Dexmedetomidine is an intravenous α-2 agonist (similar to clonidine but more selective) that is approved by the US Food and Drug Administration (FDA) for ICU and procedural sedation. A continuous infusion produces sedation, anxiolysis, and sympatholysis with no activity at the GABA or opioid receptors and is without respiratory compromise. [32] Dexmedetomidine has proved useful for reducing hypertension and tachycardia and lowering benzodiazepine requirements. [34, 35] However, it has not been convincingly shown to improve clinical endpoints such as need for mechanical ventilation or length of stay in the intensive care unit or hospital. [35, 36]

Neuroleptics are not used as primary agents because studies have demonstrated the superior efficacy of sedative-hypnotics in reducing duration of alcohol withdrawal syndrome and associated mortality. However, in a severely agitated patient, a neuroleptic such as haloperidol 5 mg IV or IM may be added to sedative-hypnotic agents as an adjunctive therapy and repeated with caution in 30-60 minutes if needed to control agitation. Caution must be taken because haloperidol has been known to decrease the seizure threshold as well as prolong the QT interval.

Adjunctive ketamine reduced benzodiazepine requirements and was well tolerated at low doses in a retrospective study of 23 adult patients with alcohol withdrawal syndrome. Mean initial infusion dose was 0.21 mg/kg/h; median total infusion rate was 0.20 mg/kg/h. Median change in benzodiazepine requirements at 12 and 24 hours after initiating ketamine were -40.0 and -13.3 mg, respectively. [37]

Less-sedating medications that have been studied for treatment of alcohol withdrawal have included gabapentin [38, 39] and pregabalin. [40] However, evidence to date suggests that these agents are more effective for maintaining abstinence in recovering alcoholics. [41, 42]


Long-Term Monitoring

Various regimens are described for outpatient management of alcohol withdrawal syndrome, but the simplest involve administering benzodiazepines with a short half-life and few metabolites (eg, oxazepam) to prevent the accumulation of sedating compounds. This drug is initially administered frequently and in higher doses, with gradual lengthening of the dosing interval and reduction of the dose over 1 week.

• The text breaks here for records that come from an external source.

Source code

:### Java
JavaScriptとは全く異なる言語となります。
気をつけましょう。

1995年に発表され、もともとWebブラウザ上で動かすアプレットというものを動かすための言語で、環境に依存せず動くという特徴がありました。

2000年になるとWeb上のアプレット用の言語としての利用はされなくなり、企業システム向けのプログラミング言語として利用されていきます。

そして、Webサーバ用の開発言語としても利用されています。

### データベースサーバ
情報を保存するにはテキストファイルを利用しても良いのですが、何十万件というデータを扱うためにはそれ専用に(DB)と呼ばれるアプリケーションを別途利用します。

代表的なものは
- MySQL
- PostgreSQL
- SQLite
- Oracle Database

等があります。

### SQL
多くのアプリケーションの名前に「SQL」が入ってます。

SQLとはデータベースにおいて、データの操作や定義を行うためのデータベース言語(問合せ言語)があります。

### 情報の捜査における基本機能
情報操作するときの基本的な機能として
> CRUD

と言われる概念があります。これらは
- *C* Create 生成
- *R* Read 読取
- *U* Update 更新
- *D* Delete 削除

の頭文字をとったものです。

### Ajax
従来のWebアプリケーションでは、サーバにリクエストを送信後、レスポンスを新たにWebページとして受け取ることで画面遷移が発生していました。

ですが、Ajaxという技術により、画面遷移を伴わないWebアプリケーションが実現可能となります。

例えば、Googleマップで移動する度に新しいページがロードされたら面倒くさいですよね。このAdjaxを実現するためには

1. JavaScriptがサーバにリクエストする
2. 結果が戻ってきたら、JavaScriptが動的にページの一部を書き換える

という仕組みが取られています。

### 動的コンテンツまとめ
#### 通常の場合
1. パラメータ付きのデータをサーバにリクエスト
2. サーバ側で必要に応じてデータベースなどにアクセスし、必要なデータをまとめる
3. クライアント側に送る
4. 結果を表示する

Patients must be reliable enough to adjust their own medications, and they must be able to tolerate oral medications.

Low doses of clonidine (eg, 0.1-0.2 mg PO tid) can help reverse central adrenergic discharge, thus relieving tachycardia, hypertension, tachypnea, tremor, and (possibly) some craving for alcohol.

The use of beta-blockers to diminish tachycardia, hypertension, and perhaps anxiety has been described. These drugs are occasionally useful, but their effects mask the warning signs of autonomic hyperactivity if the patient develops delirium tremens (DT). [33]

Addiction treatment programs

Referral of patients with chronic alcoholism or intravenous drug use to ongoing treatment programs is worthwhile, even if only a minority of these patients maintain sobriety for long periods. Numerous agencies offer inpatient and outpatient treatment programs; the most successful groups appear to be Alcoholics Anonymous and Narcotics Anonymous.

The following options are available for people addicted to heroin:

  • Methadone is a long-acting opiate that prevents occurrence of somatic withdrawal symptoms but does not produce sedation or euphoria equivalent to heroin.

  • Buprenorphine is a μ-opioid agonist/antagonist and is prescribed in a manner that is similar to methadone.

  • Both treatment programs require patient compliance and motivation. This appears to be the limiting factor in their success rates.

  • Patients withdrawing from chronic stimulant abuse are best cared for under medical supervision; refer these patients to appropriate institutions or agencies.